• Prompt
Please condense the paragraph beginning "Nor, in line with this approach" in the excerpt on contract interpretation below into a short bulleted list that keeps its main facts.

But is this evidence available?

[84] This Court is not a final court of appeal. A right of appeal remains to the Privy Council sitting in London. It may not therefore be open to this Court to have regard to the extrinsic evidence to which I have referred.
[85] Lord Hoffman’s summary in West Bromwich case is the most up-to-date and progressive statement of the principles applicable to the interpretation of a contract. Yet, even though it is acknowledged that the boundaries of the exception are in some respects unclear, Lord Hoffman holds that the rule is absolute if the evidence relates to prior negotiations. The Bromarin case illustrates the reluctance of the English Courts to look at extrinsic evidence as an aid to interpretation. I therefore suspect that the principles as enunciated by Lord Hoffman will be as far as their Lordships in London will be prepared to go. They will not displace the curt reminder to this Court of the correct approach in Malanesian Mission Trust Board v Australian Mutual Providence Society [1977] 1 NZLR 391. Lord Hope stated (at 394-395):

The approach which must be taken to the construction of a clause in a formal document of this kind is well settled. The intention of the parties is to be discovered from the words used in the documents. Where ordinary words have been used they must be taken to have been used according to the ordinary meaning of these words. If their meaning is clear and unambiguous, effect must be given to them because that is what the parties have taken to have agreed to by their contract. Various rules may be invoked to assist interpretation in the event that there is an ambiguity. But it is not the function of the Court, when construing a document, to search for an ambiguity. Nor should rules which exist to resolve ambiguities be invoked in order to create an ambiguity which, according to the ordinary meaning of the words, is not there. So the starting point is to examine the words used in order to see whether they are clear and unambiguous. It is of course legitimate to look at the document as a whole and to examine the context in which these words have been used, as the context may affect the meaning of the words. But unless the context shows that the ordinary meaning cannot be given to them or that there is an ambiguity, the ordinary meaning of the words which have been used in the document must prevail.

[86] Nor, in line with this approach, will ambiguities be lightly recognised. In the present context, for example, the fact that the word “necessary” may mean “necessary to proceed”, or “necessary as identified” or “necessary to complete in essence ... the development” will not be universally accepted as constituting an ambiguity. In the result, notwithstanding the genuine controversy surrounding the words used in cl 6.3, the language is likely to be vested with a “plain meaning” and extrinsic evidence excluded from consideration.
[87] If that is the case, the rule against the admission of evidence relating to prior negotiations will be applied without qualification. I do not have any presentment that English law is about to revisit this rule.

• Given information
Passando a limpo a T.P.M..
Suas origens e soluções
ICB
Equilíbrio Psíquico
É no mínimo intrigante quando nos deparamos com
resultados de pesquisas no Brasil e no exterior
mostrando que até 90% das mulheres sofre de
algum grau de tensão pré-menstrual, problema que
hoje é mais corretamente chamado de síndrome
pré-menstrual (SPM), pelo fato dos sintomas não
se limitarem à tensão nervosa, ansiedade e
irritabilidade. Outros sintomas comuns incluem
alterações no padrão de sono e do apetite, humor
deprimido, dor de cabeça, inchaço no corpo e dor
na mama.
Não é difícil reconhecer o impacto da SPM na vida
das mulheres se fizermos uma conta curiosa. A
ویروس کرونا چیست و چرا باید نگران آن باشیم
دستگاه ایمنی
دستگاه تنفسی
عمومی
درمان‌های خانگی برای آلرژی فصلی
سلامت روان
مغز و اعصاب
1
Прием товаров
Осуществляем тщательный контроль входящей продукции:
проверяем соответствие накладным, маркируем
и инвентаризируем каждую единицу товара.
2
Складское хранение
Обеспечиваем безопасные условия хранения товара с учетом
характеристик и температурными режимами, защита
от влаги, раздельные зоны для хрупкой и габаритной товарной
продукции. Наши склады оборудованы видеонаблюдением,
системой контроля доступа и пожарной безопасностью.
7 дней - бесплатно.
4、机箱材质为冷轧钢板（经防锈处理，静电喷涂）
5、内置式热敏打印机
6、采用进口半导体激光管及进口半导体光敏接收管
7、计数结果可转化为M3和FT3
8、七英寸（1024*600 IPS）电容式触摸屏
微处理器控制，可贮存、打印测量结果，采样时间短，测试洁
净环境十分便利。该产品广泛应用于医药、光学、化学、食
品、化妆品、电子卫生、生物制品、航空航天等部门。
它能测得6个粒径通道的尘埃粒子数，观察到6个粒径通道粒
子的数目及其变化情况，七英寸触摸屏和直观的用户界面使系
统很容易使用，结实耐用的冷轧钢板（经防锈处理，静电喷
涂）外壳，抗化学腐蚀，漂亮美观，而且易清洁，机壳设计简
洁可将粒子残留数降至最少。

• Task output
- Ambiguities will not be lightly recognized.
- For example, "necessary" could mean "necessary to proceed," "necessary as identified," or "necessary to complete in essence ... the development," but that will not be universally accepted as an ambiguity.
- So despite the genuine controversy over the words in cl 6.3, the language will likely be given a "plain meaning."
- Extrinsic evidence will then be excluded from consideration.